Littérature noire
25 Avril 2011
Nicolas Sarkozy, en personnage central d'un polar ? Il fallait s'y attendre un jour ou l'autre de la part de nos auteurs français très portés sur la critique sociale et politique. Mais c'est vrai qu'associer DOA et Dominique Manotti, pour L'honorable société, c'était un sacré défi pour la Série Noire. DOA, on l'avait laissé avec son trépidant Serpent aux milles coupures, confirmant son statut de pousse vivace du roman noir. Dominique Manotti étant, elle, installée dans ce paysage depuis bien plus longtemps. Alors, oui, le livre est réussi. Il montre finalement à quel point les Français ont tort de ne pas s'intéresser à la politique : c'est complètement trépidant ces histoires d'amitiés industrielles, de trahison, d'espionnage... Car L'honorable société, c'est grosso modo, un candidat ministre qui entre les deux tours d'une élection présidentielle, est en train de livrer le nucléaire civil à un groupe privé. Et avec la tragédie de Fukushima, le roman a carrément pris une autre dimension.

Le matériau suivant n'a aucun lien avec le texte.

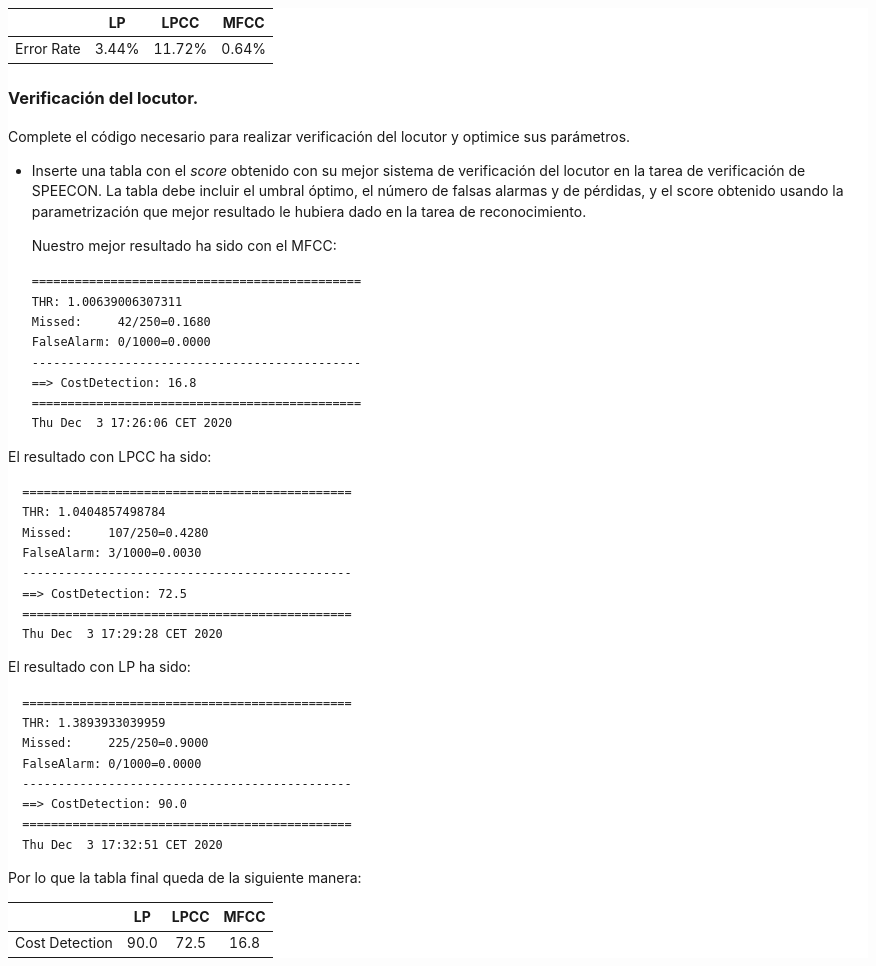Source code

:    |                        | LP   | LPCC | MFCC |
  |------------------------|:----:|:----:|:----:|
  |  Error Rate |  3.44%  |  11.72%  |  0.64% |
  
### Verificación del locutor.

Complete el código necesario para realizar verificación del locutor y optimice sus parámetros.

- Inserte una tabla con el *score* obtenido con su mejor sistema de verificación del locutor en la tarea
  de verificación de SPEECON. La tabla debe incluir el umbral óptimo, el número de falsas alarmas y de
  pérdidas, y el score obtenido usando la parametrización que mejor resultado le hubiera dado en la tarea
  de reconocimiento.
  
  Nuestro mejor resultado ha sido con el MFCC:
  
      ==============================================
      THR: 1.00639006307311
      Missed:     42/250=0.1680
      FalseAlarm: 0/1000=0.0000
      ----------------------------------------------
      ==> CostDetection: 16.8
      ==============================================
      Thu Dec  3 17:26:06 CET 2020
      
El resultado con LPCC ha sido:
  
      ==============================================
      THR: 1.0404857498784
      Missed:     107/250=0.4280
      FalseAlarm: 3/1000=0.0030
      ----------------------------------------------
      ==> CostDetection: 72.5
      ==============================================
      Thu Dec  3 17:29:28 CET 2020
      
El resultado con LP ha sido:

      ==============================================
      THR: 1.3893933039959
      Missed:     225/250=0.9000
      FalseAlarm: 0/1000=0.0000
      ----------------------------------------------
      ==> CostDetection: 90.0
      ==============================================
      Thu Dec  3 17:32:51 CET 2020
    
 Por lo que la tabla final queda de la siguiente manera:
  
 |                        | LP   | LPCC | MFCC |
  |------------------------|:----:|:----:|:----:|
  |  Cost Detection |  90.0  |  72.5  |  16.8 |
  
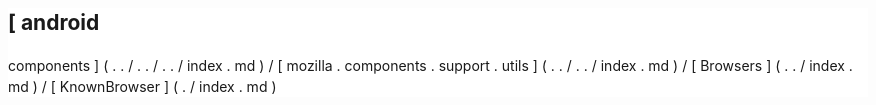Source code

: [
android
-
components
]
(
.
.
/
.
.
/
.
.
/
index
.
md
)
/
[
mozilla
.
components
.
support
.
utils
]
(
.
.
/
.
.
/
index
.
md
)
/
[
Browsers
]
(
.
.
/
index
.
md
)
/
[
KnownBrowser
]
(
.
/
index
.
md
)
#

L'honorable société c'est cette entreprise de BTP des Hauts-de-Seine, tenue d'une main de maître(sse) par Elisa Picot-Robert et qui envisage très sérieusement de prendre des parts dans l'industrie nucléaire française. Sauf qu'un homme des RG, travaillant pourr le commissariat à l'énergie atomique (CEA), a mis la main sur des prises d'intérêts coupables de la part d'Elisa Picot-Robert dans des sociétés napolitaines... Question d'un journaliste : " si l'héritière Picot-Robert vend ses filiales médias, elle va disposer de pas mal de cash... Elle en fera quoi ? Peut-être profiter des soldes sur des privatisations postélections. La nouvelle droite française aime brader le capital de ses électeurs. " DOA et Manotti tirent à boulets rouges et puisent leur fil narratif, en partie et en partie seulement (faut pas exagérer... quoi que !) dans l'actualité. Bref le fouineur des RG est tué par des barbouzes, envoyées par un sous-préfet aux ordres. Des ecoterroristes sont montrés du doigt aux médias qui ne se privent de les montrer, à leur tour, à la populace. Le récit est poisseux, violent, assume sa prise de position jusqu'au bout. Et fait mouche.
Sans oublier d'être particulièrement visionnaire si on pense donc à la centrale de Fukushima, établissement géré par leprivé Tepco, avec le succès que l'on sait... On tremble à l'idée pas si saugrenue d'un groupe privée contrôlant toutes les centrales de l'hexagone. Dans le roman, un flic dit : " les fuites qui ont alerté la justice italienne sur la collaboration entre PRG et la Camorra, ou celles qui ont signalé à certains journalistes français l'existence d'investigations des magistrats italiens, sont très opportunes pour le CEA. Elles mettent exactement le doigt là où ça fait mal. Un demi-siècle d'indépendance sous le contrôle impartial des pouvoirs publics, en toute sécurité. Le jour où nos actifs tombent dans l'escarcelle de groupes privés, qui, au hasard, de changements dans l'actionnariat, qui finira par les contrôler ? Vous imaginez des centrales nucléaires aux mains de mafieux ? "
L'honorable société, de DOA et Manotti, ed. Série Noire Gallimard, 329p., 18 euros.